For Young, the Oscars is almost counterintuitively anticlimactic. “Honestly, I think of it as the end. I have a lot of nerves because I haven’t seen anything in the flesh yet, and I am ambitious and competitive and want to be the best. All the months of hard work comes down to this. After Margot goes to the Oscars, I have a drink, and as soon as it’s over my stylist friends and I just text each other. Then I go to bed really early. I’ve actually fallen asleep during the Oscars before.”
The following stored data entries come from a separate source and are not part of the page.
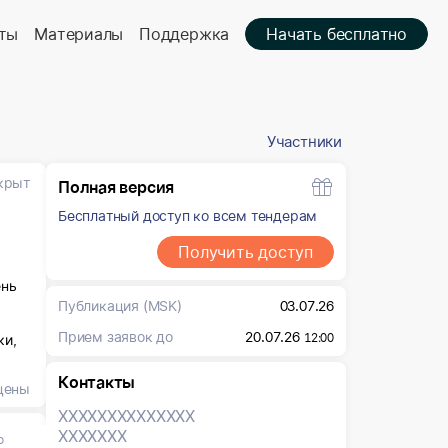
ты
Материалы
Поддержка
Начать бесплатно
Участники
крыт
Полная версия
Бесплатный доступ ко всем тендерам
Получить доступ
ень
Публикация
(MSK)
03.07.26
Прием заявок до
20.07.26
12:00
ки,
Контакты
цены
ова
XXXXXXX
XXXXXXX
уск,
XXXXXXX
о
и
Young was one of the first stylists to create business relationships stemming from her “day job,” first as a fashion staffer at Vogue, then as an independent stylist. “I always had a design job going on the side. I had a lingerie line with Triumph in Japan for five years, which stopped after the economy crashed in 2008. I did a line of prom dresses with Target five years ago. Natalie [Portman, one of her styling clients] and I had a vegan shoe line. And I’ve had an optical and sunglass line with Tura eyewear that’s been retailing for three years. It’s a very lucrative part of my business,” she said.
Young said she also considers it part of her job as a stylist to be a fashion adviser for her clients, even as they create their own business deals that she isn’t involved in.
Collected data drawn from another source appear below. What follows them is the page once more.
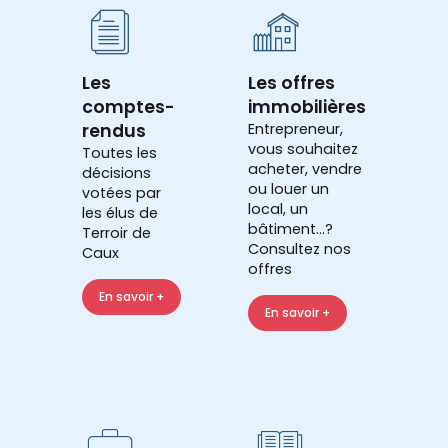
Les
Les offres
comptes-
immobilières
rendus
Entrepreneur,
vous souhaitez
Toutes les
acheter, vendre
décisions
ou louer un
votées par
local, un
les élus de
bâtiment...?
Terroir de
Consultez nos
Caux
offres
En savoir +
En savoir +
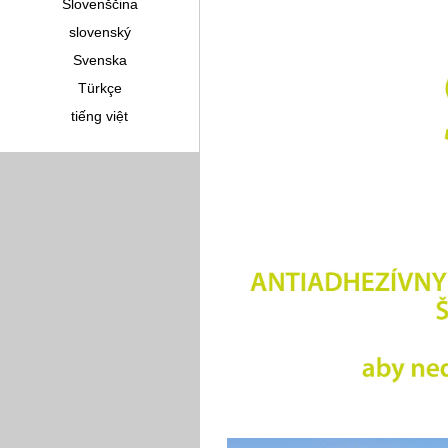
Slovenščina
slovenský
Svenska
Türkçe
tiếng việt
“Selena Gomez has her Puma and Coach lines and I don’t formally consult on that, but we talked about what she wanted to do and what she wanted to present herself as. A lot of people in Hollywood are incredibly smart with Hollywood and they don’t necessarily speak fashion, so I can explain how to become appealing to a fashion audience,” she said.
Young said she’s doesn’t see the business of celebrity-driven lines abetting any time soon, nor the stylist-driven projects. “Because of social media, celebrities have become human beings in ways they used to not be. It makes sense that people would want, if possible, to buy stuff that looks like them. Or it feels more tangible to come from a stylist than a corporate brand that doesn’t have a face attached. The appeal of a stylist is they can make you buy stuff. Lori Goldstein is massively successful on QVC because a lot women really want and need that fashion authority.”
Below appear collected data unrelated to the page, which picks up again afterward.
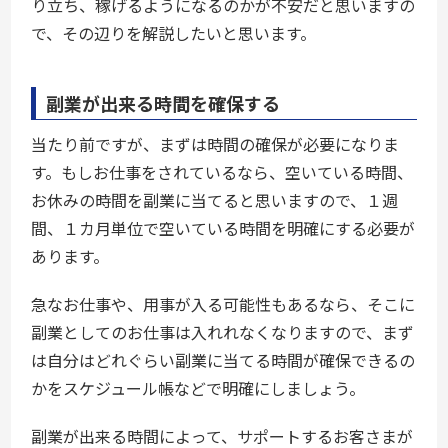
り立ち、稼げるようになるのかが不安だと思いますの
で、その辺りを解説したいと思います。
副業が出来る時間を確保する
当たり前ですが、まずは時間の確保が必要になりま
す。もしお仕事をされているなら、空いている時間、
お休みの時間を副業に当てると思いますので、１週
間、１カ月単位で空いている時間を明確にする必要が
あります。
急なお仕事や、用事が入る可能性もあるなら、そこに
副業としてのお仕事は入れれなくなりますので、まず
は自分はどれぐらい副業に当てる時間が確保できるの
かをスケジュール帳などで明確にしましょう。
副業が出来る時間によって、サポートするお客さまが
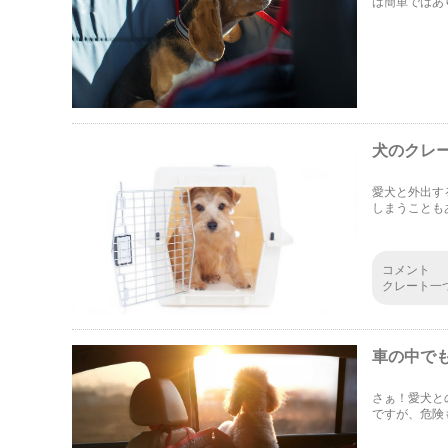
は簡単ではあ
す。おすすめ
犬のクレ
愛犬と外出す
しまうことも
どについて解
コメント
クレート一
あるんです
ときは犬も
車の中で
さぁ！愛犬と
ですが、危険
ましょう！こ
Erlanger agrees. “In general, stylists more than ever have opportunities that didn’t necessarily exist in the early years of styling. We are looked at as brands responsible for cultivating or minding someone’s image through a fashion lens, and now there are opportunities related to that. Jamie Mizrahi is now a creative director at Juicy Couture, for example. I just wrote a book and became a fashion director at an online platform [Armarium]. It truly just depends on what your interests are, but I love my work don’t intend to change that,” she said.
Not even Time’s Up, during which Streep has been one of the most vocal actresses, has changed the way she does her job. “The climate in Hollywood is different this year and that’s not something that goes away, but my process is still the same. We might consider different choices or take a more thoughtful approach, but so what if there’s a Time’s Up pin or a white flower on a lapel or we have to wear all black? OK, it doesn’t change the whole process, and in fact, it’s more direction.”
She said she feels the same responsibility to Streep as she does to her six other Oscar-bound clients, including Lupita Nyong’o, Common, Lakeith Stanfield and Oscar-nominated composer Justin Paul and screenwriter Vanessa Taylor.
“Sometimes it’s as simple as wanting to feel beautiful. It’s not always a choice. This year has been more thoughtful and my hunch is the Oscars red carpet is not going to be all one color, and it’s still going to be a strong and empowering message. It’s the Academy Awards and people are going to bring the glamour because it’s still one of the biggest nights in entertainment and it’s an important moment in our history.”